The 43-year-old evangelist was forced to leave Teheran because of threats to his life after he began preaching to Muslims about Jesus Christ. He uses a false name for security reasons and preaches in Midlands hotels to Muslims, many of Iranian origin.
He does this knowing that in Iran and some other Muslim countries attempting such conversions is a deadly offence. In this country he is free to approach any person of any faith, but is aware that this could provoke reprisals. He contacted The Telegraph via the Evangelical Alliance, a London-based umbrella organisation, which arranged a meeting on neutral ground. He insisted that his face was not photographed.
Mohammed, as he is known, said: "If you are a Muslim and you change your faith in Iran they are allowed to kill you. You are unclean. It does not happen in practice, but the provision is there. The extremists believe that if they kill me or Salman Rushdie they will go to paradise. The threat is everywhere."

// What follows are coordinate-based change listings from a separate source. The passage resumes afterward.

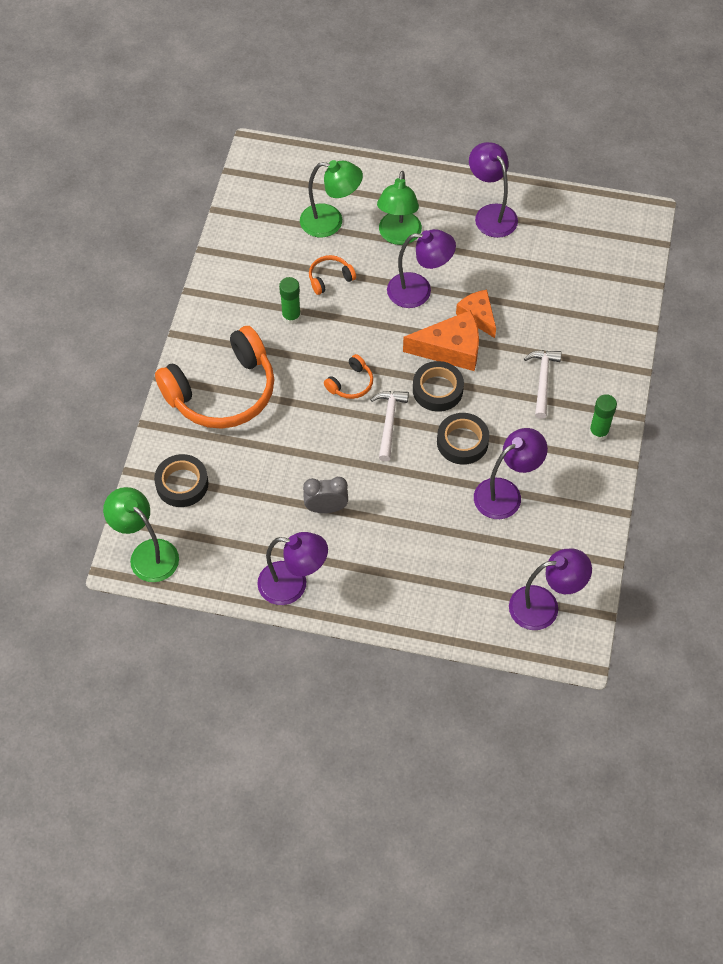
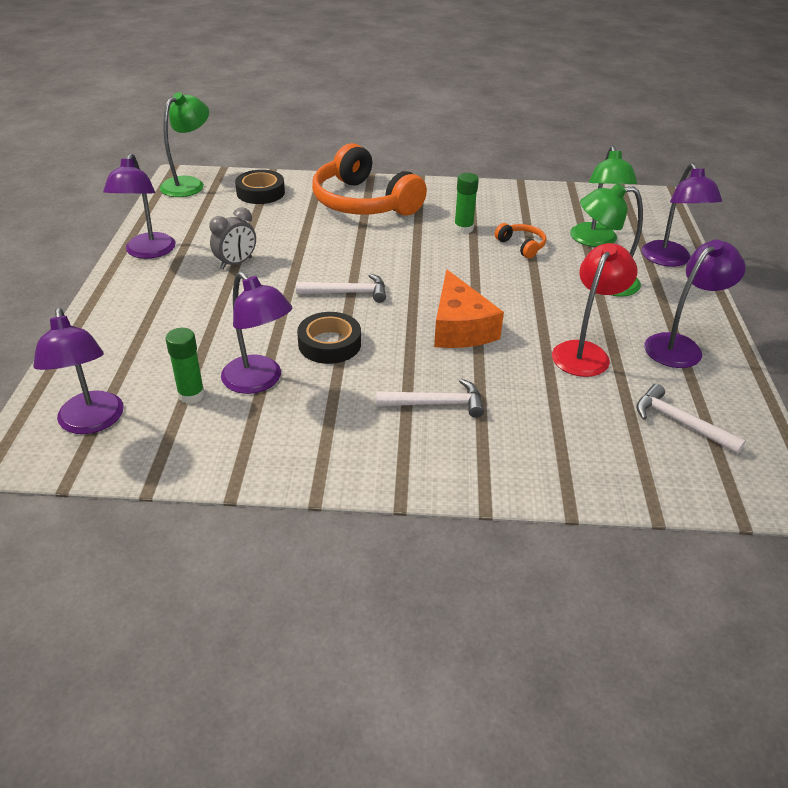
camera: 80 degrees right, 20 degrees down
(326, 508) = (236, 263): grey clock -> grey clock turned 60 degrees clockwise
(351, 383) = (392, 267): orange headphones -> none
(419, 291) = (533, 300): purple lamp -> purple lamp (669, 260)
(437, 390) = (399, 322): black tape -> none
(478, 316) = (516, 345): orange cheese -> none
(492, 275) = (585, 352): none -> red lamp
(574, 244) = (680, 422): none -> white hammer
(598, 432) = (364, 461): green glue stick -> green glue stick (191, 395)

Determined not to be intimidated, Mohammed has begun broadcasting Bible lessons in Farsi on the radio which are transmitted to Iran, Afghanistan and Tajikstan. In Britain he has a following of a few hundred Muslim converts and is seeking Farsi-speaking disciples to help him look after his growing flock. His influence is spreading through northern Europe as well. He held a conference in Holland and 147 Muslims came. More than 90 became Christian during the week.